Extracted data:

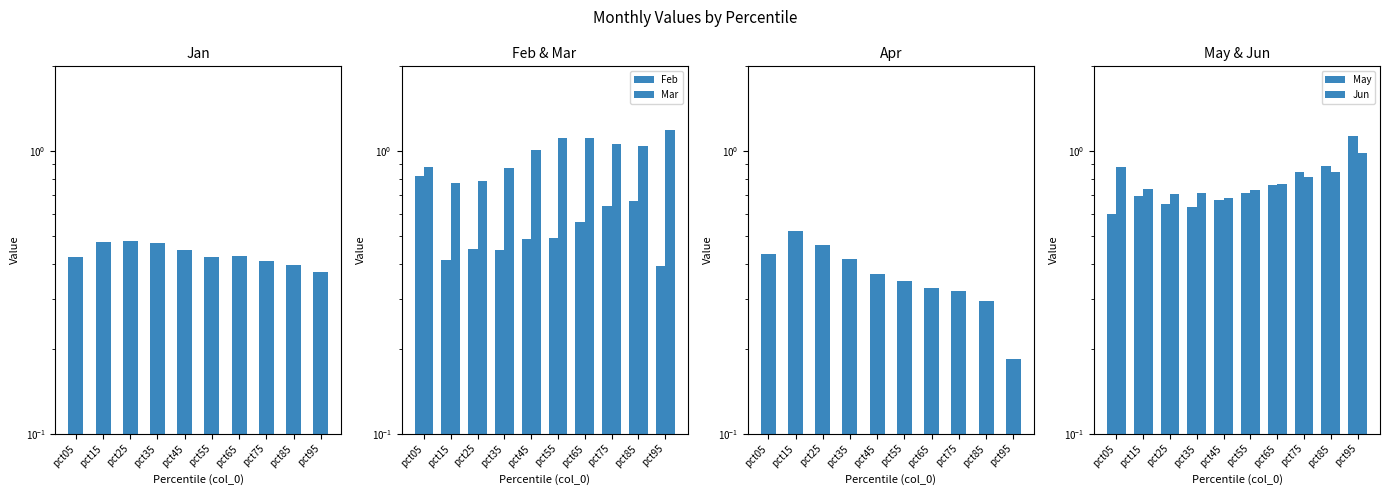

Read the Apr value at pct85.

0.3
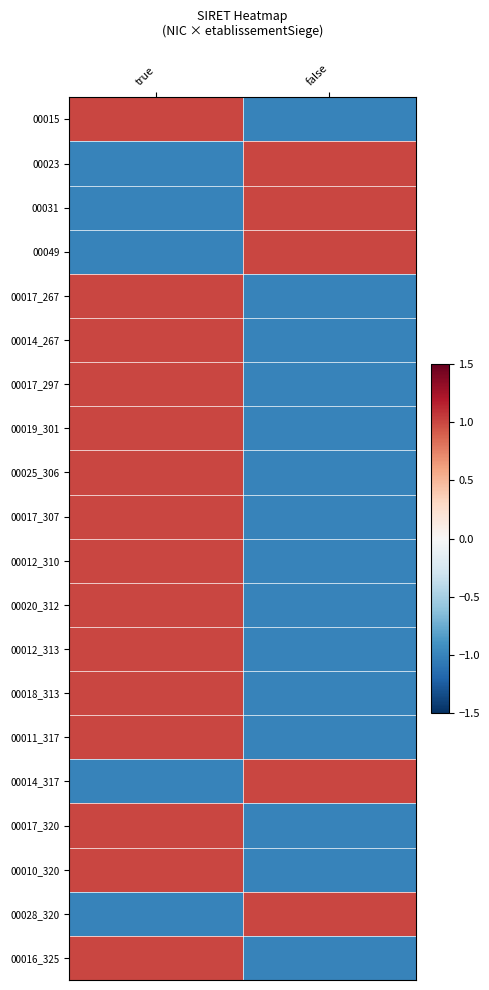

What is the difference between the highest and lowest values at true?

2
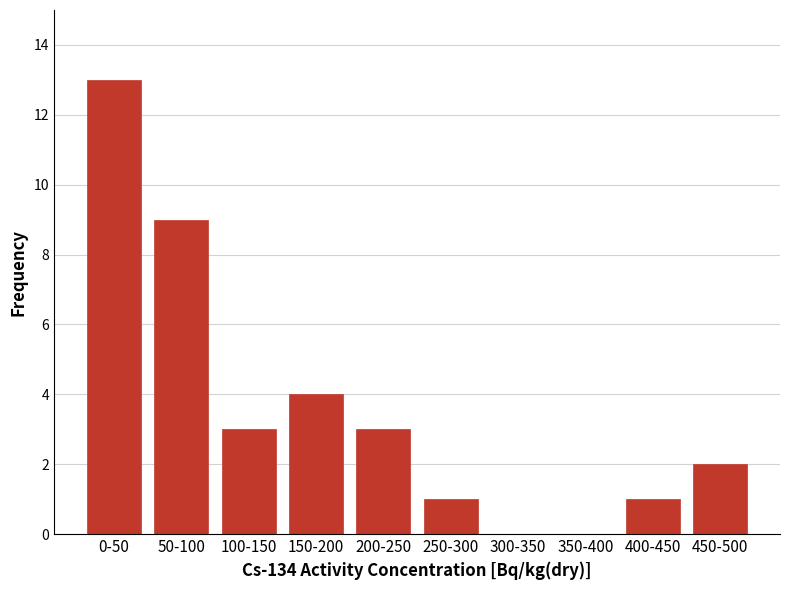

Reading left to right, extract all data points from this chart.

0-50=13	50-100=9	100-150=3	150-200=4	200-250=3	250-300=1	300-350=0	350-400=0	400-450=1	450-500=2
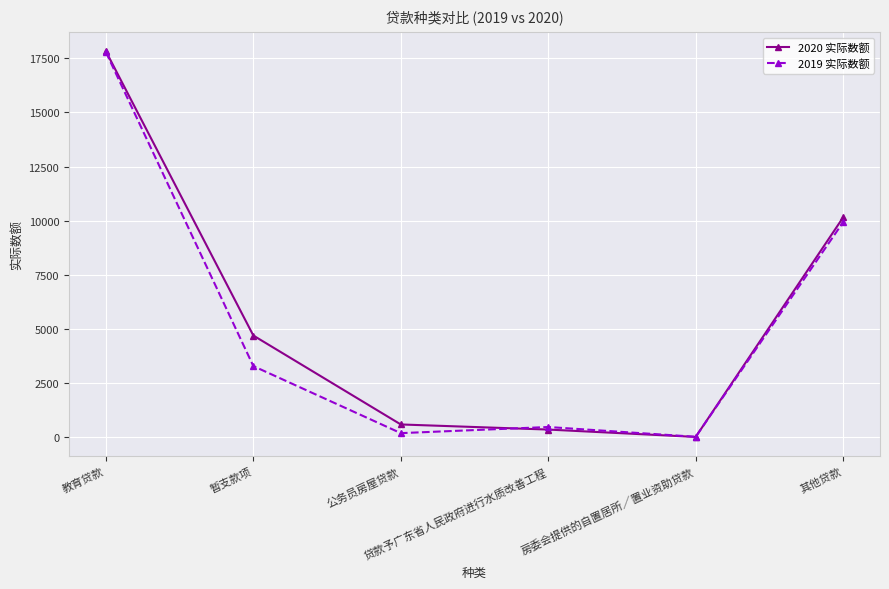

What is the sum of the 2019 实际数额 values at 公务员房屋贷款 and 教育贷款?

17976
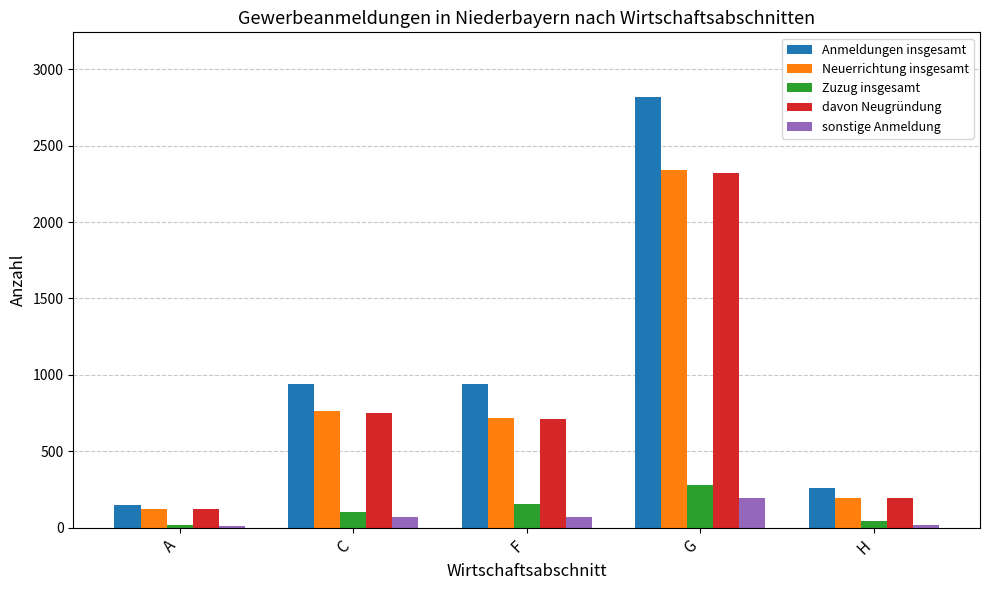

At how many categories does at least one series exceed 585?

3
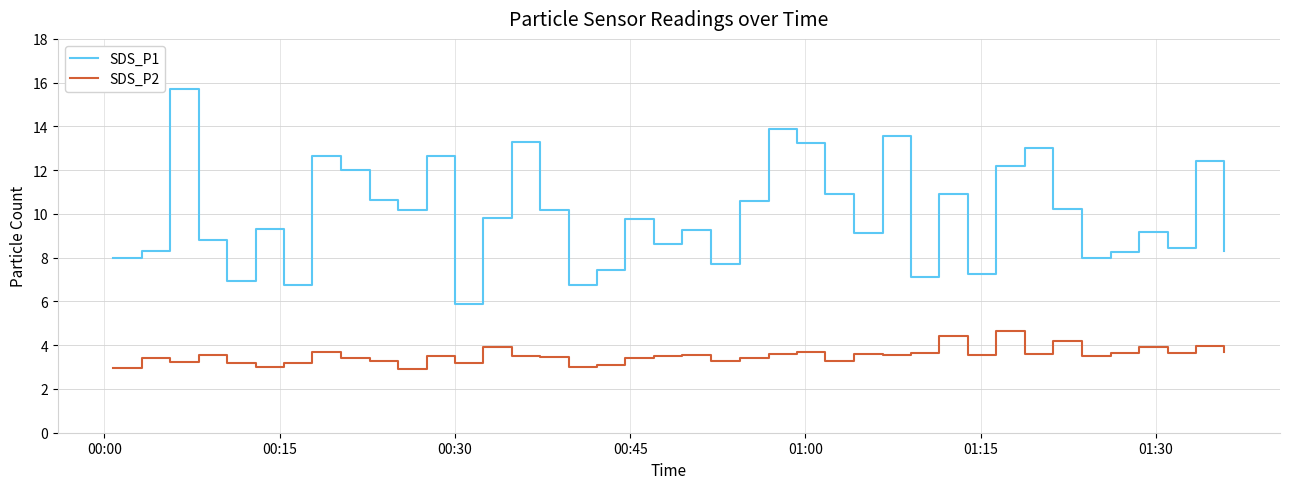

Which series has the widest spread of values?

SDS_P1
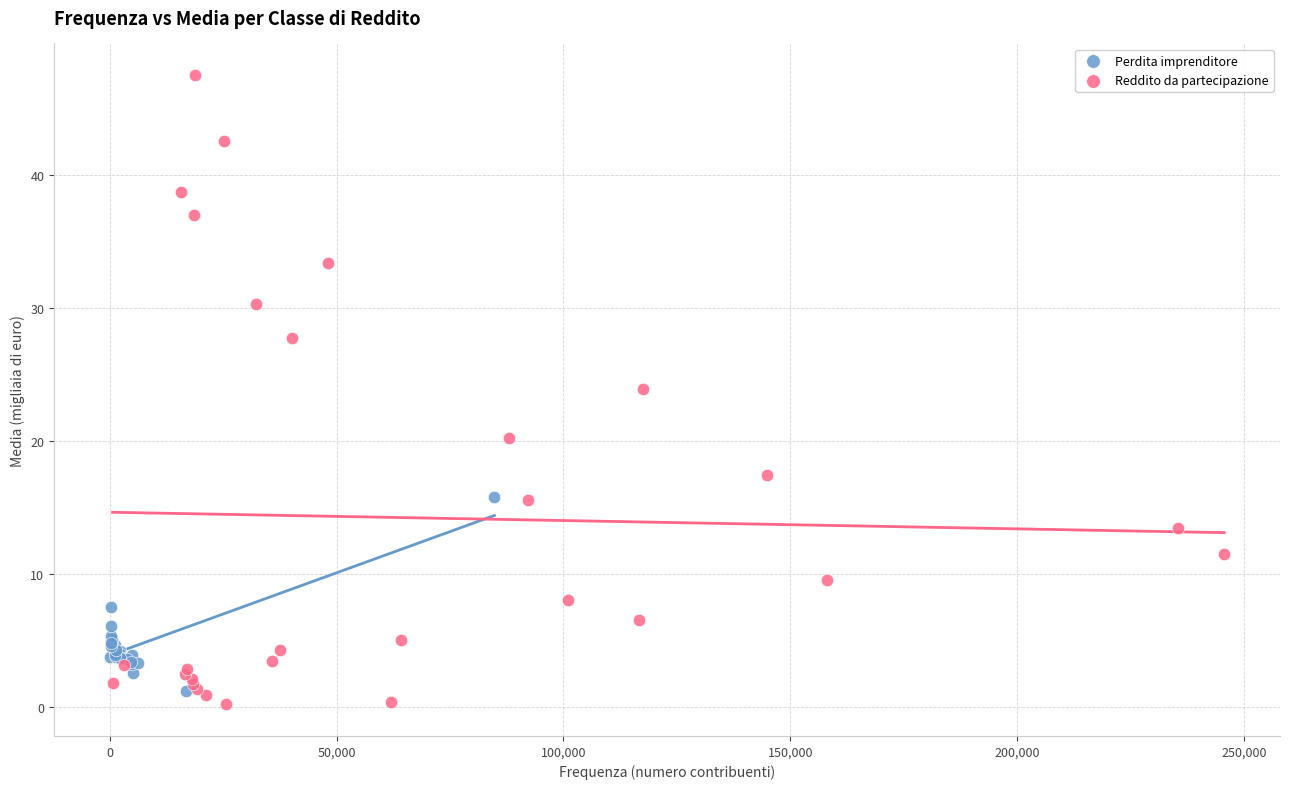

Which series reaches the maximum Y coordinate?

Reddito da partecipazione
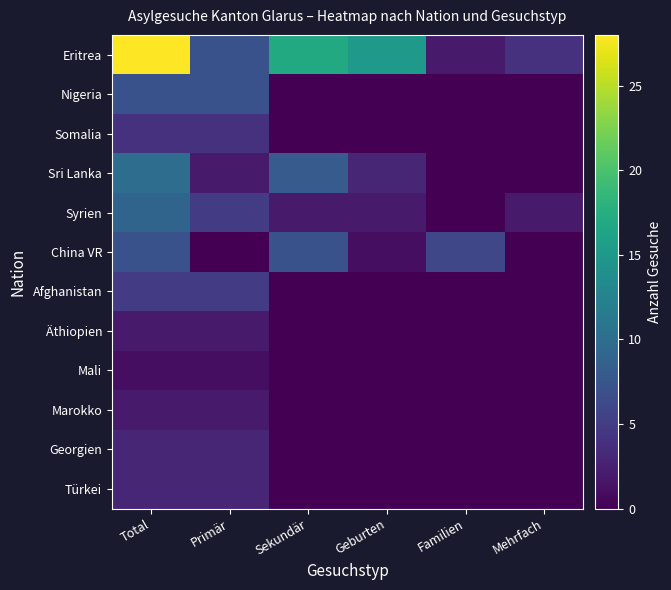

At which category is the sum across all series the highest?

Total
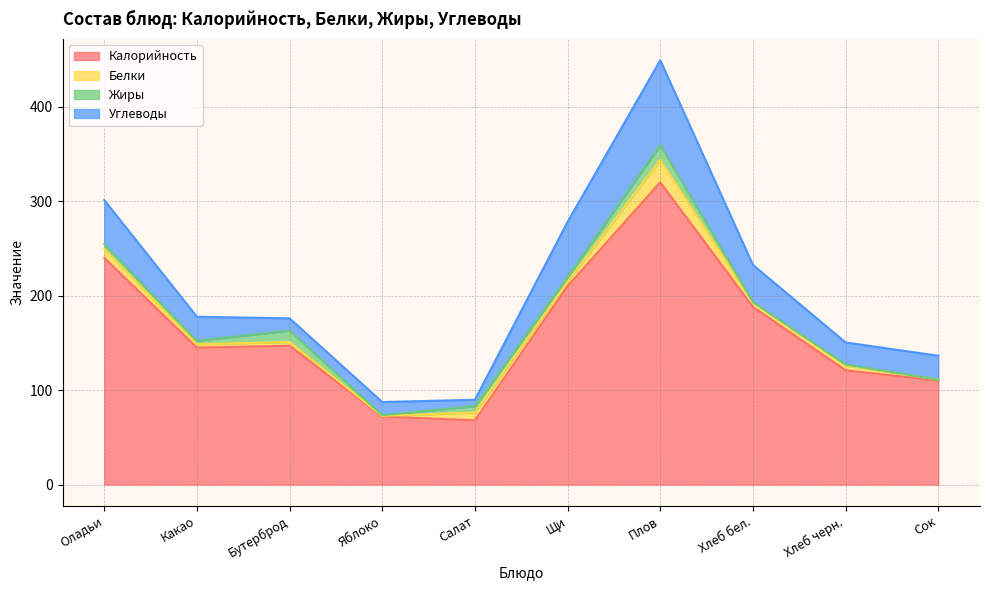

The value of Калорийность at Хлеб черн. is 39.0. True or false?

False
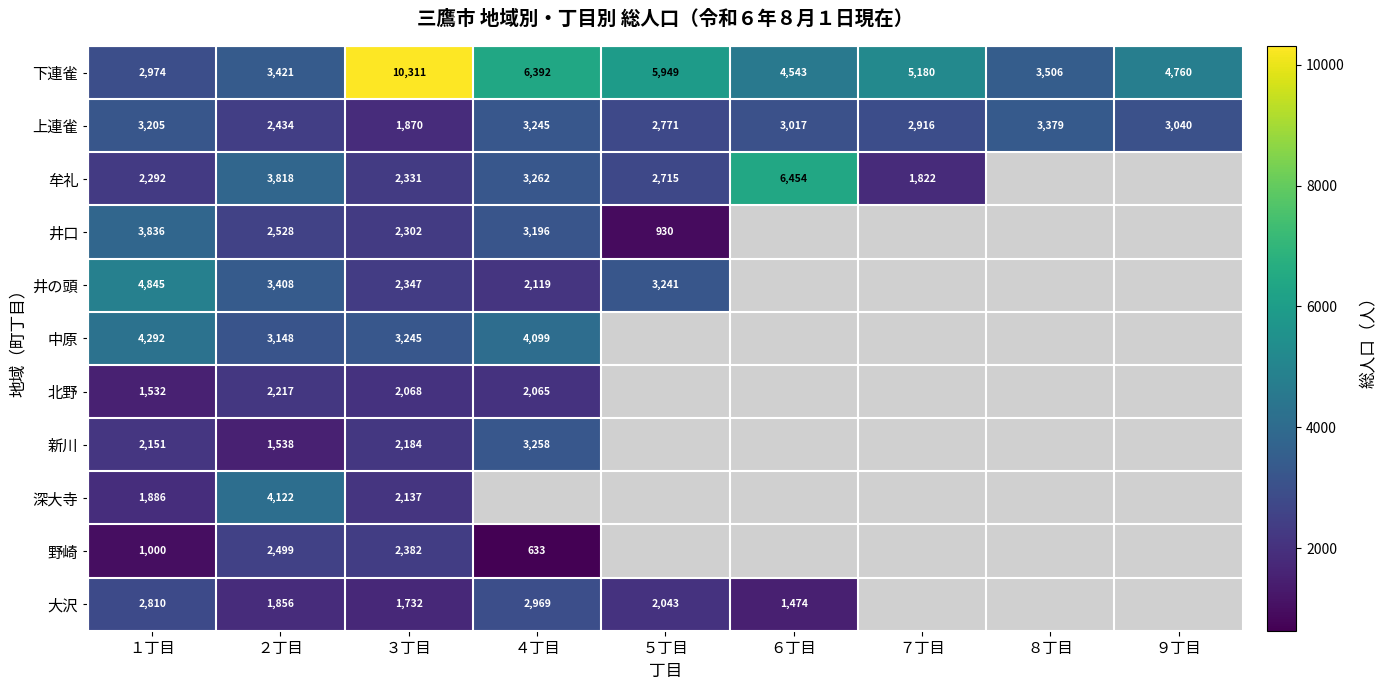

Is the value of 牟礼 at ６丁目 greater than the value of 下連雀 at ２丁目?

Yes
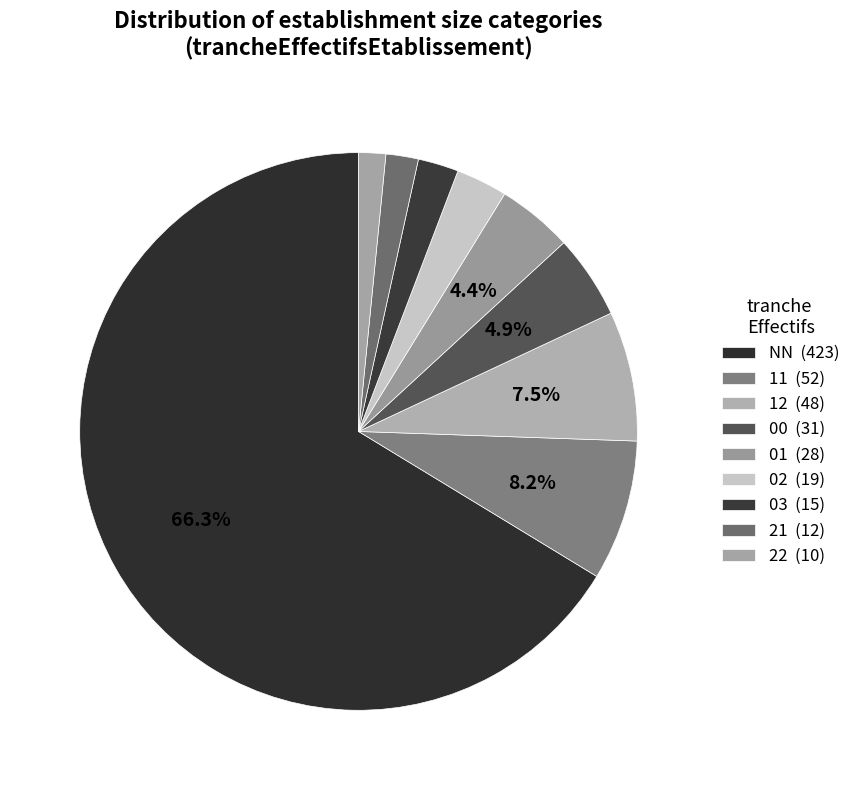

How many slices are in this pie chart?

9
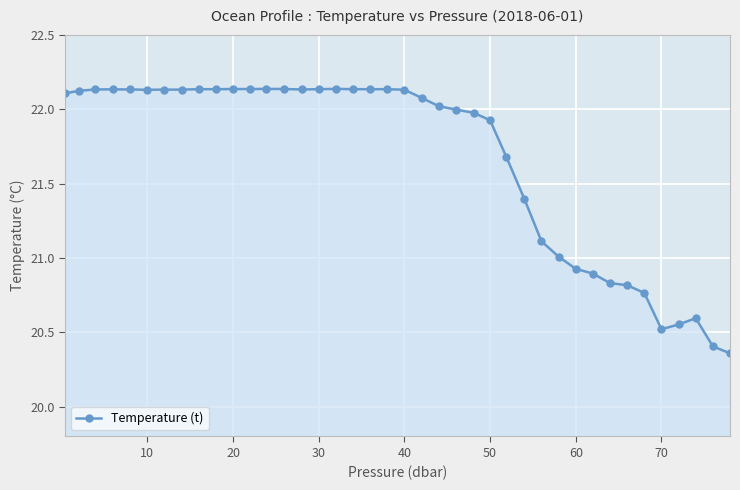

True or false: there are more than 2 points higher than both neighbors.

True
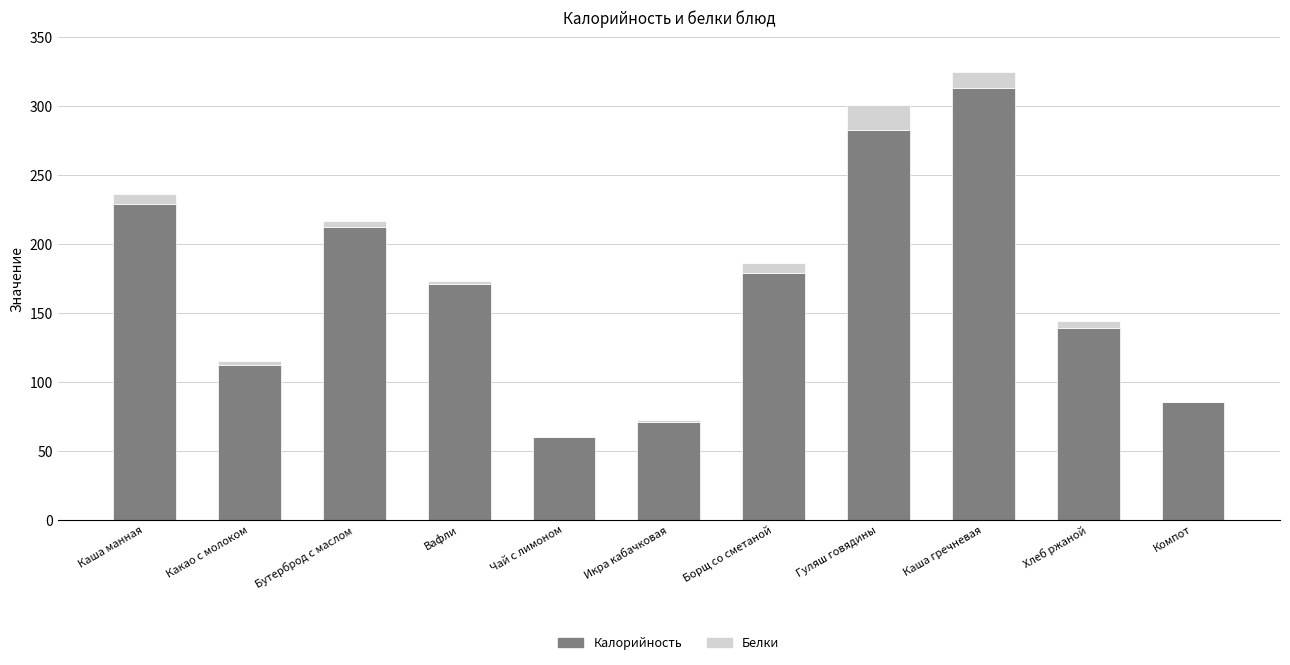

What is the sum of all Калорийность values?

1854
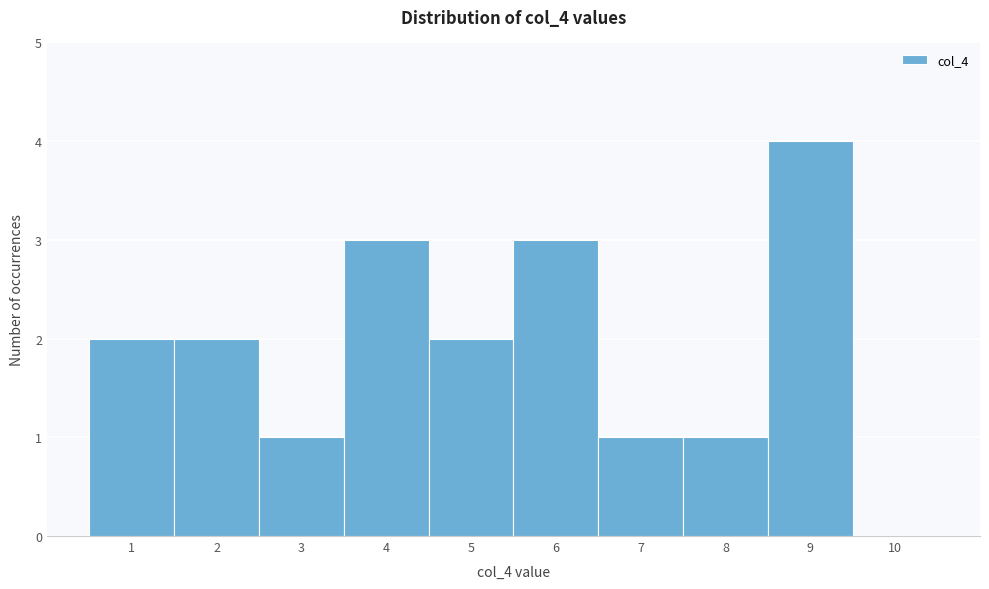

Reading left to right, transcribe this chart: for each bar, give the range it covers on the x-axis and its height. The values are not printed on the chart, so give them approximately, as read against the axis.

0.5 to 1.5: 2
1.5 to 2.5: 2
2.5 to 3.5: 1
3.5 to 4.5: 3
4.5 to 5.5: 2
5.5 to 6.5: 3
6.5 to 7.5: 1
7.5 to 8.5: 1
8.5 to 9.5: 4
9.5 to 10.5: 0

Try it: Please replace "series" with "data series" throughout the entries above, leaving everything else unchanged, and give them again without the pictures.

Solved problem:
Read the Apr value at pct85.

0.3

What is the difference between the highest and lowest values at true?

2

Reading left to right, extract all data points from this chart.

0-50=13	50-100=9	100-150=3	150-200=4	200-250=3	250-300=1	300-350=0	350-400=0	400-450=1	450-500=2

What is the sum of the 2019 实际数额 values at 公务员房屋贷款 and 教育贷款?

17976

At how many categories does at least one data series exceed 585?

3

Which data series has the widest spread of values?

SDS_P1

Which data series reaches the maximum Y coordinate?

Reddito da partecipazione

At which category is the sum across all data series the highest?

Total

The value of Калорийность at Хлеб черн. is 39.0. True or false?

False

Is the value of 牟礼 at ６丁目 greater than the value of 下連雀 at ２丁目?

Yes

How many slices are in this pie chart?

9

True or false: there are more than 2 points higher than both neighbors.

True

What is the sum of all Калорийность values?

1854

Reading left to right, transcribe this chart: for each bar, give the range it covers on the x-axis and its height. The values are not printed on the chart, so give them approximately, as read against the axis.

0.5 to 1.5: 2
1.5 to 2.5: 2
2.5 to 3.5: 1
3.5 to 4.5: 3
4.5 to 5.5: 2
5.5 to 6.5: 3
6.5 to 7.5: 1
7.5 to 8.5: 1
8.5 to 9.5: 4
9.5 to 10.5: 0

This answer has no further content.